"Bottom-Up" Versus "Top-Down" Approaches to River Basin Management: The Role of Governance, Scale, and Citizen Involvement in the Attempt To Incorporate Diverse Ecological and Social InterestsEPA Grant Number: U915755
Title: "Bottom-Up" Versus "Top-Down" Approaches to River Basin Management: The Role of Governance, Scale, and Citizen Involvement in the Attempt To Incorporate Diverse Ecological and Social Interests
Investigators: Vogel, Eve
Institution: University of Oregon
EPA Project Officer: Michaud, Jayne
Project Amount: $93,249
RFA: STAR Graduate Fellowships (2000) RFA Text | Recipients Lists
Research Category: Fellowship - Geography , Academic Fellowships , Ecological Indicators/Assessment/Restoration
The objective of this research project is to investigate how the scale of governance, its regulatory direction and power, and its level of direct citizen involvement, affects the realization of ecological and social goals. I will investigate these questions at a relatively large spatial scale, whole-river basins, and will focus especially on whether these two governance systems successfully incorporate ecological functions and stakeholders that have been underrepresented in river basin management. In the United States, both "top-down" and "bottom-up" watershed planning and management efforts attempt to address large-scale ecological processes and concerns and incorporate diverse "stakeholder" in decisionmaking. Relatively "top-down" ecological restoration efforts are led by federal agencies and federal laws, and claim the advantage of impartiality, broad thinking, and consistency; while relatively "bottom-up" systems are led by states and nongovernmental organizations, often organized around watershed councils, and claim the advantage of local knowledge, commitment, and creativity.
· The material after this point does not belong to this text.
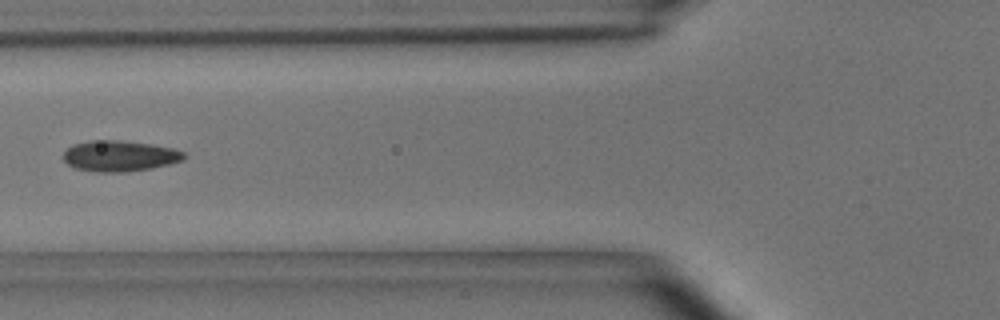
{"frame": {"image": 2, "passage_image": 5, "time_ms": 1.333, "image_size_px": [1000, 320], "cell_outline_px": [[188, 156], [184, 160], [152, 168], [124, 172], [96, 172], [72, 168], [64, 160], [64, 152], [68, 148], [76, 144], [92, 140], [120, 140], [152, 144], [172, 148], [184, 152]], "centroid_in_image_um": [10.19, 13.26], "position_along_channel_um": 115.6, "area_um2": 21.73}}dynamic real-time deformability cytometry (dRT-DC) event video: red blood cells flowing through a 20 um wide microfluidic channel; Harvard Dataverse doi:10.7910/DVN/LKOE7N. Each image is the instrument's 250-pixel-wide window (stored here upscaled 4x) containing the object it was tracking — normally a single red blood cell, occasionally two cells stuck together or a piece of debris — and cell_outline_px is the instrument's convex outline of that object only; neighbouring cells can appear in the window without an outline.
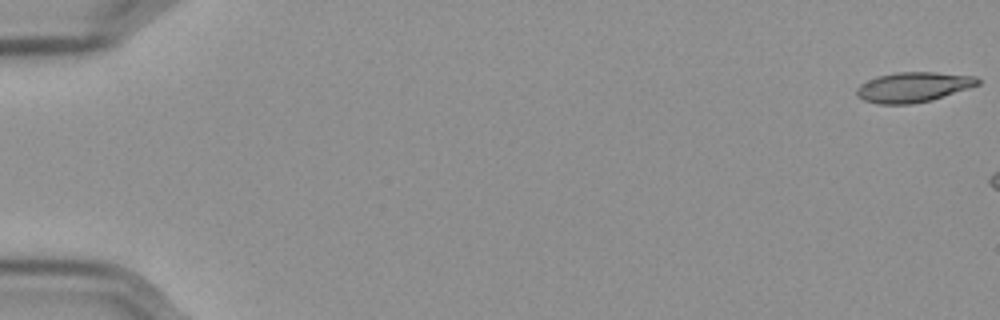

I will focus my primary case study on the Pacific Northwest's Columbia Basin, where watershed councils are particularly active and widespread, and where watershed conservation efforts are driven particularly by the decline of salmon, anadromous species whose widespread migration requires an unprecedented coordination of ecologically, socially, and geographically diverse interests. I will analyze: (1) the multifederal agency-led yet very public attempt to restore Snake River salmon by addressing habitat issues in the Snake Rive Basin; (2) the state and tribe-led Fish and Wildlife Program of the Columbia Basin's Northwest Power Planning Council; and (3) the attempt of watershed councils throughout the basin to assess and protect local watershed resources. If time permits, I will follow up this indepth Columbia case study with more abbreviated studies of large river basins in other countries where salmon are or have been important. Both the Columbia Basin and the international case studies will provide a comparative look at the role of governance structure, regulatory direction and power, and direct citizen involvement in mediating the ability of watershed management to incorporate diverse ecological and social interests. To assess the broader ecological context and effects of watershed management, I will draw on the growing methodologies of conservation biology to contextualize the basins' ecological diversity and integrity, and to assess the affects on these of different management systems. To assess social contexts and consequences of management, I will employ both quantitative and qualitative analyses, potentially including focus group interviews to identify key issues, reviews of social history, mapping demographic profiles, content analysis of public meeting transcripts, and key informant interviews.